05/08/14: Get with the data

This op-ed appeared in The Virginian-Pilot on the date shown.

RARELY A DAY goes by without an article about the government capturing our data. That information transfer works in only one direction, as Tuesday night’s local election results showed.

Most of the localities holding elections no longer report results on their websites. Instead, they push the information to the State Board of Elections website. That would be fine if that website were updated correctly and fully. It’s not.

There were, once again, problems in reporting results Tuesday evening. It wasn’t until nearly two hours after polls closed that results for Chesapeake and Norfolk began appearing on the site.

There was an alternative for those of us watching Norfolk results. The registrar’s office has continued to provide information on its website as results became available. Every contest in the city had been decided by the time the SBE reported any results.

The Norfolk reporting includes value-added information not found on the SBE website. It shows the number of registered voters in each precinct and the number of ballots cast in each precinct. The percentage of voters who cast ballots — the oft-quoted voter turnout statistic — is also included.

Trying to cobble together this information from the various places on the SBE website is an effort in futility . SBE, which collects registration statistics monthly, hasn’t updated its lists since January. The site shows turnout statistics for November general elections only.

All of which made my quest to compare Norfolk and Chesapeake election results impossible.

SBE shows 59,780 votes and 67,163 votes cast, respectively, in Chesapeake’s council and school board elections. With about 149,000 registered voters — the Chesapeake registrar has a link on its site to the April registration statistics — at first blush, it appears that turnout was about 45 percent.
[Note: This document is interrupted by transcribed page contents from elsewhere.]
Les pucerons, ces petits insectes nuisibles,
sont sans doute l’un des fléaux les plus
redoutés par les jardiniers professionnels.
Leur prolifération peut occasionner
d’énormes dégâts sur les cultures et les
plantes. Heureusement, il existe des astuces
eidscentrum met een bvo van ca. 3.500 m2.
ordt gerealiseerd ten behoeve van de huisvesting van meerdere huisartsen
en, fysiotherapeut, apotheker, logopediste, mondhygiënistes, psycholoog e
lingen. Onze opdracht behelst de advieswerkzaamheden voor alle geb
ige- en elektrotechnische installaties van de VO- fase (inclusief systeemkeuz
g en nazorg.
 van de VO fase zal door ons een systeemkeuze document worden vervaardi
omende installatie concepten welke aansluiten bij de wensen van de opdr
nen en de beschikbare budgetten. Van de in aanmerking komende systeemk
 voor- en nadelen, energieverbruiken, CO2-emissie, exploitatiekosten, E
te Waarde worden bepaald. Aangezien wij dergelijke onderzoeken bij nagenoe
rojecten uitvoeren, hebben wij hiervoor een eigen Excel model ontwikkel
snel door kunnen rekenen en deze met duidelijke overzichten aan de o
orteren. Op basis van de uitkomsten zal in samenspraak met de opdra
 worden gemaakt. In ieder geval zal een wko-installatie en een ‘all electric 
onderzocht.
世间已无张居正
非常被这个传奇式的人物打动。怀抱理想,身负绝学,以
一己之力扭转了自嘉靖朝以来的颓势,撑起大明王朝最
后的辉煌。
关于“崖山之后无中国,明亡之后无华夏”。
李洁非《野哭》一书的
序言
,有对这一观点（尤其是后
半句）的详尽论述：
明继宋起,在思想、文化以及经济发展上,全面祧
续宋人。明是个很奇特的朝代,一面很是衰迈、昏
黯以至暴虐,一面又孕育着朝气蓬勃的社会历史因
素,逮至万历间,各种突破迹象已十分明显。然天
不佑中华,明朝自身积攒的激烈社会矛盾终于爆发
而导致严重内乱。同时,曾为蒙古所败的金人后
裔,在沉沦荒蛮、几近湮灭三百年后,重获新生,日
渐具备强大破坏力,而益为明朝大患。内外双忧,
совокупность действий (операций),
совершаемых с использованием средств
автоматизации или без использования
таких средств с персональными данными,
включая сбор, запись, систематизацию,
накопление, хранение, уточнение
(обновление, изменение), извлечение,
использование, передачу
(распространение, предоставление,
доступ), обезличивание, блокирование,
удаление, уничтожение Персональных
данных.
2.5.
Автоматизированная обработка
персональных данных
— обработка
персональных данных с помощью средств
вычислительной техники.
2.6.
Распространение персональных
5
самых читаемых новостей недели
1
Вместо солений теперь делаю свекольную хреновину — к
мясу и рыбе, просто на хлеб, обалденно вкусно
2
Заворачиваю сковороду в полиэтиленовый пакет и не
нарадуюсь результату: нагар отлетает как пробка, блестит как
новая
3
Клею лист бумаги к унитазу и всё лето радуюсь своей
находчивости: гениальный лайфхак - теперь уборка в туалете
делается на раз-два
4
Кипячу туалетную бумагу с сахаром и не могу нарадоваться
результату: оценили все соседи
But that’s not the case. In each contest, voters could choose up to five candidates. A rough estimate of turnout, then, would be closer to 9 percent. That doesn’t take into consideration the number of voters who cast ballots for fewer than five candidates in each race, which often happens. So turnout was likely higher than 9 percent, but we may never know the exact number.
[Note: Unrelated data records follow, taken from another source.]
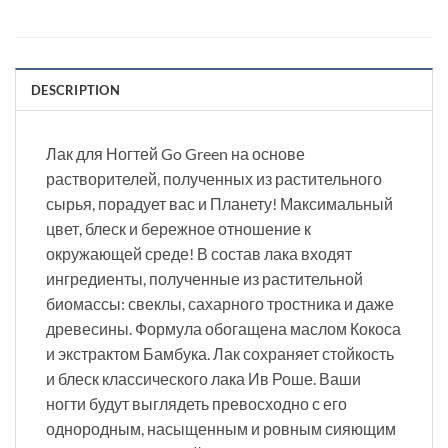
DESCRIPTION
Лак для Ногтей Go Green на основе
растворителей, полученных из растительного
сырья, порадует вас и Планету! Максимальный
цвет, блеск и бережное отношение к
окружающей среде! В состав лака входят
ингредиенты, полученные из растительной
биомассы: свеклы, сахарного тростника и даже
древесины. Формула обогащена маслом Кокоса
и экстрактом Бамбука. Лак сохраняет стойкость
и блеск классического лака Ив Роше. Ваши
ногти будут выглядеть превосходно с его
однородным, насыщенным и ровным сияющим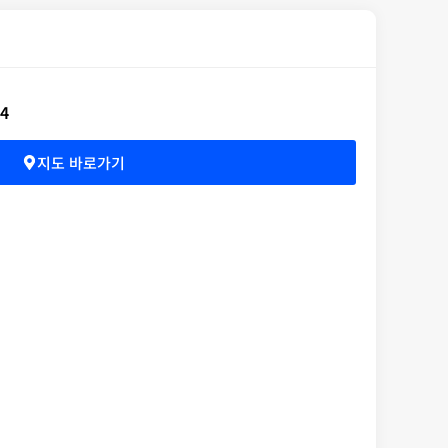
4
지도 바로가기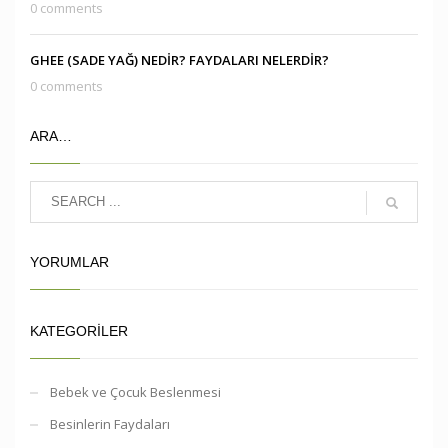
0 comments
GHEE (SADE YAĞ) NEDİR? FAYDALARI NELERDİR?
0 comments
ARA…
YORUMLAR
KATEGORILER
Bebek ve Çocuk Beslenmesi
Besinlerin Faydaları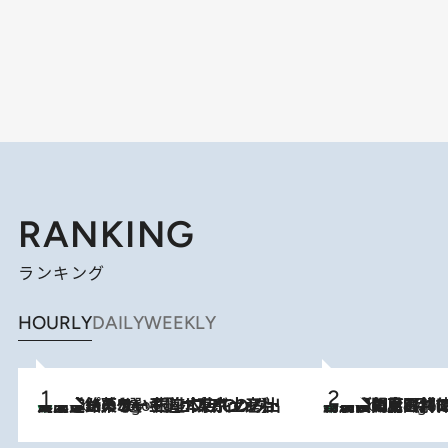
RANKING
ランキング
HOURLY
DAILY
WEEKLY
【間違いのない王道・東京土産】資生堂パーラー 銀座本店でのみ出会える銘菓5選《極上プディング・濃厚チーズケーキ・ボンボンショコラほか》
7 Hours Ago
「最後に見られてよかった」上野動物園の東園パンダ舎が解体前に特別公開。8月16日まで延長されたパネル展と共に辿る“半世紀”のパンダ飼育《解体工事の図面あり》
7 Hours Ago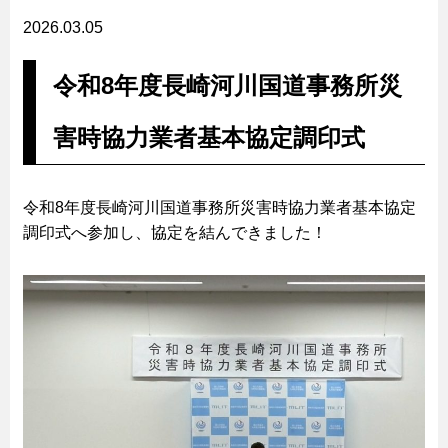
2026.03.05
令和8年度長崎河川国道事務所災
害時協力業者基本協定調印式
令和8年度長崎河川国道事務所災害時協力業者基本協定
調印式へ参加し、協定を結んできました！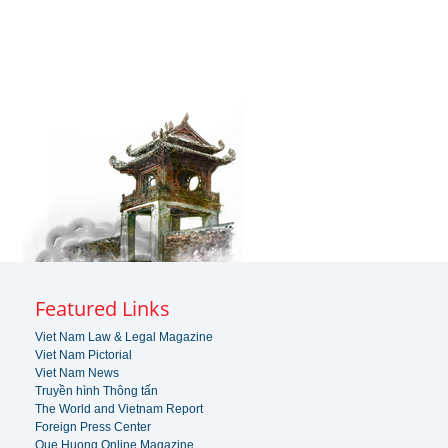
Featured Links
Viet Nam Law & Legal Magazine
Viet Nam Pictorial
Viet Nam News
Truyền hình Thông tấn
The World and Vietnam Report
Foreign Press Center
Que Huong Online Magazine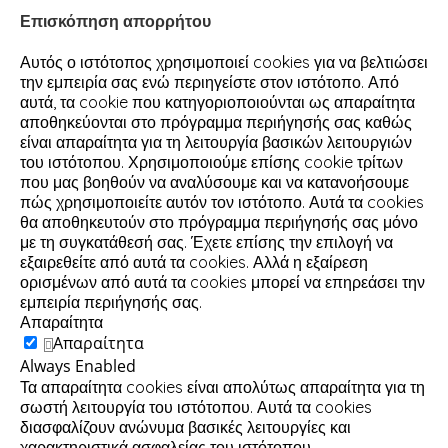
Επισκόπηση απορρήτου
Αυτός ο ιστότοπος χρησιμοποιεί cookies για να βελτιώσει
την εμπειρία σας ενώ περιηγείστε στον ιστότοπο. Από
αυτά, τα cookie που κατηγοριοποιούνται ως απαραίτητα
αποθηκεύονται στο πρόγραμμα περιήγησής σας καθώς
είναι απαραίτητα για τη λειτουργία βασικών λειτουργιών
του ιστότοπου. Χρησιμοποιούμε επίσης cookie τρίτων
που μας βοηθούν να αναλύσουμε και να κατανοήσουμε
πώς χρησιμοποιείτε αυτόν τον ιστότοπο. Αυτά τα cookies
θα αποθηκευτούν στο πρόγραμμα περιήγησής σας μόνο
με τη συγκατάθεσή σας. Έχετε επίσης την επιλογή να
εξαιρεθείτε από αυτά τα cookies. Αλλά η εξαίρεση
ορισμένων από αυτά τα cookies μπορεί να επηρεάσει την
εμπειρία περιήγησής σας.
Απαραίτητα
Απαραίτητα
Always Enabled
Τα απαραίτητα cookies είναι απολύτως απαραίτητα για τη
σωστή λειτουργία του ιστότοπου. Αυτά τα cookies
διασφαλίζουν ανώνυμα βασικές λειτουργίες και
χαρακτηριστικά ασφαλείας του ιστότοπου.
Chesapeake elects its council, school board and mayor at large. Norfolk elects its council members by ward and its mayor at large.
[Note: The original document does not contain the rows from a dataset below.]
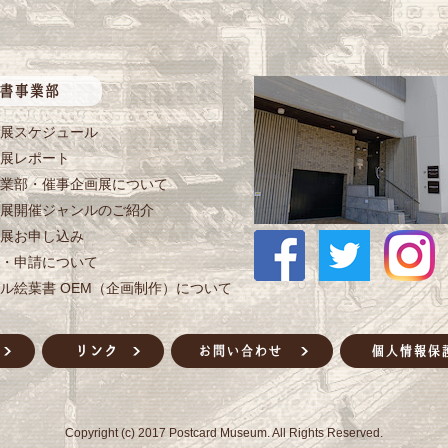
展スケジュール
展レポート
業部・催事企画展について
展開催ジャンルのご紹介
展お申し込み
・申請について
ル絵葉書 OEM（企画制作）について
Copyright (c) 2017 Postcard Museum. All Rights Reserved.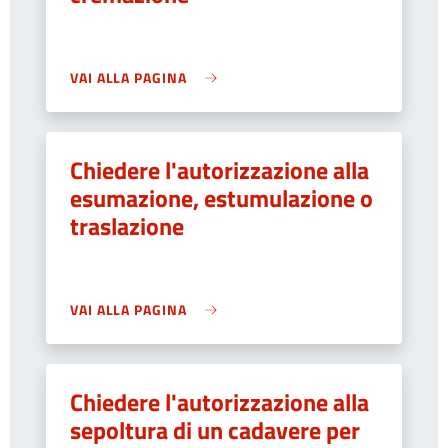
VAI ALLA PAGINA
Chiedere l'autorizzazione alla
esumazione, estumulazione o
traslazione
VAI ALLA PAGINA
Chiedere l'autorizzazione alla
sepoltura di un cadavere per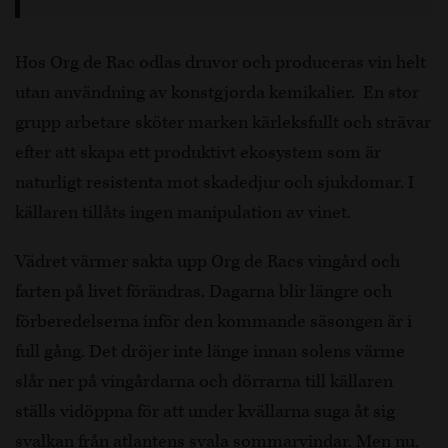
Hos Org de Rac odlas druvor och produceras vin helt
utan användning av konstgjorda kemikalier. En stor
grupp arbetare sköter marken kärleksfullt och strävar
efter att skapa ett produktivt ekosystem som är
naturligt resistenta mot skadedjur och sjukdomar. I
källaren tillåts ingen manipulation av vinet.
Vädret värmer sakta upp Org de Racs vingård och
farten på livet förändras. Dagarna blir längre och
förberedelserna inför den kommande säsongen är i
full gång. Det dröjer inte länge innan solens värme
slår ner på vingårdarna och dörrarna till källaren
ställs vidöppna för att under kvällarna suga åt sig
svalkan från atlantens svala sommarvindar. Men nu,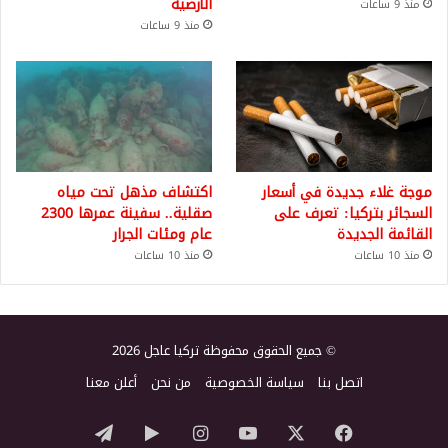
الأرضية
منذ 9 ساعات
منذ 9 ساعات
موجة غلاء جديدة في أسعار
اكتشاف مذهل تحت مياه
السجائر بتركيا: تعرف على
صقلية.. سفينة عمرها 2300
القائمة الجديدة
عام ومئات الجرار
منذ 10 ساعات
منذ 10 ساعات
© جميع الحقوق محفوظة تركيا عاجل 2026
اتصل بنا
سياسة الخصوصية
من نحن
أعلن معنا
‫X
فيسبوك
‫YouTube
انستقرام
‏Google
تيلقرام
Tuesday’s election in Norfolk was the last in which the mayor will be elected at the same time City Council representatives are picked in the five wards. In two years, the mayor’s office will be on the ballot again, along with the two superwards. The move to realign the election of Norfolk’s mayor was based on the idea that it will increase turnout.

Will it? We already know good candidates and contested races increase turnout. Maybe something else would do it, too — like changing from a ward system to an at-large system. We just don’t have the information to know.

The data is now being collected to figure that out. It would be nice if every locality followed Norfolk’s lead and made its own electoral data readily available to the citizens.